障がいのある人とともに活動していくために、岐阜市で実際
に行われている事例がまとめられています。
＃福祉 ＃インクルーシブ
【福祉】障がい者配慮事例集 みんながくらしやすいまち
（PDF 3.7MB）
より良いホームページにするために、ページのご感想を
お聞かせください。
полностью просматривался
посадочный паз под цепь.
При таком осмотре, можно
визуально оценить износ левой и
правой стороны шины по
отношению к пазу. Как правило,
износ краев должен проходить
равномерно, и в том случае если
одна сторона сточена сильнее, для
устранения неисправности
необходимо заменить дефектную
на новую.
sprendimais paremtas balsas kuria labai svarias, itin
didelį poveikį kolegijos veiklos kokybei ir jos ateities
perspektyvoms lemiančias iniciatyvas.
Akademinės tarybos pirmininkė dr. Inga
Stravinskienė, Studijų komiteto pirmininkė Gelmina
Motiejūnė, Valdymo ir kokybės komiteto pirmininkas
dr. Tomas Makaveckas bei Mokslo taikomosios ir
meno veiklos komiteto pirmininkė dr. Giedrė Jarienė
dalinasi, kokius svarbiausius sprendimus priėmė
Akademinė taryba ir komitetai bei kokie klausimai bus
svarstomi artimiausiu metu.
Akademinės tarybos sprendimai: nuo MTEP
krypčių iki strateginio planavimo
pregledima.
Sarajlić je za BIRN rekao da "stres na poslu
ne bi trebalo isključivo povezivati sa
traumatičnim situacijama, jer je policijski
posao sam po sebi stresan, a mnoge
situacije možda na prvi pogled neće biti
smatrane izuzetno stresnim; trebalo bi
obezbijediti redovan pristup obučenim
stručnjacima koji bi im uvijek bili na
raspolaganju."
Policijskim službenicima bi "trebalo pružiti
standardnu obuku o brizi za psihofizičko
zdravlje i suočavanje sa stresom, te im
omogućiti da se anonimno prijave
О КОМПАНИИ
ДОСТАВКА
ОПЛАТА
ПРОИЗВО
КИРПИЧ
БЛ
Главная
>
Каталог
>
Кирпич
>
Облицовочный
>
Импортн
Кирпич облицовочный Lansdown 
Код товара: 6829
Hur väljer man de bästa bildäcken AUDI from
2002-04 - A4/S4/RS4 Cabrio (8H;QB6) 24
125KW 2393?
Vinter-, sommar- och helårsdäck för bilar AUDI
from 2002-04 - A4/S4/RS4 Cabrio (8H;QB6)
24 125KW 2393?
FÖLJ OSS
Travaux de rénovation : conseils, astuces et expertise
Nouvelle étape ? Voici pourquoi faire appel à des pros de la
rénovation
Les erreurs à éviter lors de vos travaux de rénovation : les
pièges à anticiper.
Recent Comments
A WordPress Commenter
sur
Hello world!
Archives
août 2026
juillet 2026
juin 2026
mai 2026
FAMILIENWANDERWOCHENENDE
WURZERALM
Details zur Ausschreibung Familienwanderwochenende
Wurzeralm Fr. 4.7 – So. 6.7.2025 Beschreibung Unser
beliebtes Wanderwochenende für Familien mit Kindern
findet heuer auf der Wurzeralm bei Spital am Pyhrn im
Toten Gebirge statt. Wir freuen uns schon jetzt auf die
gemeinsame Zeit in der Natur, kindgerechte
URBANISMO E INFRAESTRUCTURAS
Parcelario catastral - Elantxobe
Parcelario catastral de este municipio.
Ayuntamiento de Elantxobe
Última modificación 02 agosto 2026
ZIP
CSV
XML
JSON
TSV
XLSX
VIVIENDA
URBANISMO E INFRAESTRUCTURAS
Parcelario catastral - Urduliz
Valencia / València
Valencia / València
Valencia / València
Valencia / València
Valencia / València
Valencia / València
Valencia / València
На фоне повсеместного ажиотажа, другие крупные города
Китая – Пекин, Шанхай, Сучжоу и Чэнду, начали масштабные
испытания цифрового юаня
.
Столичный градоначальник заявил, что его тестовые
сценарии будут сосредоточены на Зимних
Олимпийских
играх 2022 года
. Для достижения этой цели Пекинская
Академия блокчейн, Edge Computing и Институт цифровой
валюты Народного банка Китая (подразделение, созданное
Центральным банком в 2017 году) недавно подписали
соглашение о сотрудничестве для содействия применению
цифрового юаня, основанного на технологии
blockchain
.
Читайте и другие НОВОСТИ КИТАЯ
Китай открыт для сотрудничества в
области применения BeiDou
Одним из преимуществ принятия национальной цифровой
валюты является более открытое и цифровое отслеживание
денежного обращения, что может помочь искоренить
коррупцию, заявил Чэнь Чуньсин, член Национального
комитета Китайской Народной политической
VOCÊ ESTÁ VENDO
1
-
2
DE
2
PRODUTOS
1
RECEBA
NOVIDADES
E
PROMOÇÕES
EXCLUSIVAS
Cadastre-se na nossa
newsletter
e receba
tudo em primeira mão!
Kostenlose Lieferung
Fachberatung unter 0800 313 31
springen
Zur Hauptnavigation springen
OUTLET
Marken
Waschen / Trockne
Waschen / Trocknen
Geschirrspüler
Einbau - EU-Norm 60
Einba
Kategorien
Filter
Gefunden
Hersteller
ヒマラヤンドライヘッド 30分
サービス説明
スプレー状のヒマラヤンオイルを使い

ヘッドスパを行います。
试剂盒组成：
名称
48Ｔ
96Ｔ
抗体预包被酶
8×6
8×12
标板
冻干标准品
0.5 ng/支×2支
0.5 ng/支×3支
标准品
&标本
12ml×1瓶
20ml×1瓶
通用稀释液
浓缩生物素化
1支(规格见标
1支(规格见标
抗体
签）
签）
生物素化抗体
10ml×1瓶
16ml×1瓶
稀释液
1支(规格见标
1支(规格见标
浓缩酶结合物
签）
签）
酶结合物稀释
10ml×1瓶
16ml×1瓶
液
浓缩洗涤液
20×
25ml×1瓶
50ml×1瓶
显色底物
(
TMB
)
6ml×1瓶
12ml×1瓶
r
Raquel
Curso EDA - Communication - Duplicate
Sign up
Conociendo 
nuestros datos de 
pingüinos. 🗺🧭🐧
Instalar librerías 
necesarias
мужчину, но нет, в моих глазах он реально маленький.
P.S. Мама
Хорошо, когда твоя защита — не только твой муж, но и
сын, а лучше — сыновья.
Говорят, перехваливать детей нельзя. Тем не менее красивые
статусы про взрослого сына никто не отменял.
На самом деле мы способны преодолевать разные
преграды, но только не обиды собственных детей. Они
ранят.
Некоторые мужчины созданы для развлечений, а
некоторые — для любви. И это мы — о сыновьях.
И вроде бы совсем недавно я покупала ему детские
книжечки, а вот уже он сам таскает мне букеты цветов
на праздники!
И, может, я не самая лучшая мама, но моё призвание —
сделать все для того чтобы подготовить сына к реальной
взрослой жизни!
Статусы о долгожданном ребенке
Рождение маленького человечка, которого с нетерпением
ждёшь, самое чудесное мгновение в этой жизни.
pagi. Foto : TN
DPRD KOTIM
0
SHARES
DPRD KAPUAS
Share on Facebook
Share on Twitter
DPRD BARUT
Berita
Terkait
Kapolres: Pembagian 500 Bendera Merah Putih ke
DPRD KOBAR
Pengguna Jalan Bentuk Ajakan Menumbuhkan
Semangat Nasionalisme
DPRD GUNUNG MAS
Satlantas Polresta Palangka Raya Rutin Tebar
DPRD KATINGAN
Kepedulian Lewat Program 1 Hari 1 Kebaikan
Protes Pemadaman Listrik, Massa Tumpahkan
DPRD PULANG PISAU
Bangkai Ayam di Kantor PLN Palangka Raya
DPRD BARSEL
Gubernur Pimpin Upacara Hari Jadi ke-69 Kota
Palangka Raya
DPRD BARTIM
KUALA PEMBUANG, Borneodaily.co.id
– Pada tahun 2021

══════

PROBLEM TO SOLVE
Return only the part of the records above that opens with the line containing "Details zur Ausschreibung" and closes with the line containing "соглашение о сотрудничестве", ends included.

OUTPUT BELOW
Details zur Ausschreibung Familienwanderwochenende
Wurzeralm Fr. 4.7 – So. 6.7.2025 Beschreibung Unser
beliebtes Wanderwochenende für Familien mit Kindern
findet heuer auf der Wurzeralm bei Spital am Pyhrn im
Toten Gebirge statt. Wir freuen uns schon jetzt auf die
gemeinsame Zeit in der Natur, kindgerechte
URBANISMO E INFRAESTRUCTURAS
Parcelario catastral - Elantxobe
Parcelario catastral de este municipio.
Ayuntamiento de Elantxobe
Última modificación 02 agosto 2026
ZIP
CSV
XML
JSON
TSV
XLSX
VIVIENDA
URBANISMO E INFRAESTRUCTURAS
Parcelario catastral - Urduliz
Valencia / València
Valencia / València
Valencia / València
Valencia / València
Valencia / València
Valencia / València
Valencia / València
На фоне повсеместного ажиотажа, другие крупные города
Китая – Пекин, Шанхай, Сучжоу и Чэнду, начали масштабные
испытания цифрового юаня
.
Столичный градоначальник заявил, что его тестовые
сценарии будут сосредоточены на Зимних
Олимпийских
играх 2022 года
. Для достижения этой цели Пекинская
Академия блокчейн, Edge Computing и Институт цифровой
валюты Народного банка Китая (подразделение, созданное
Центральным банком в 2017 году) недавно подписали
соглашение о сотрудничестве для содействия применению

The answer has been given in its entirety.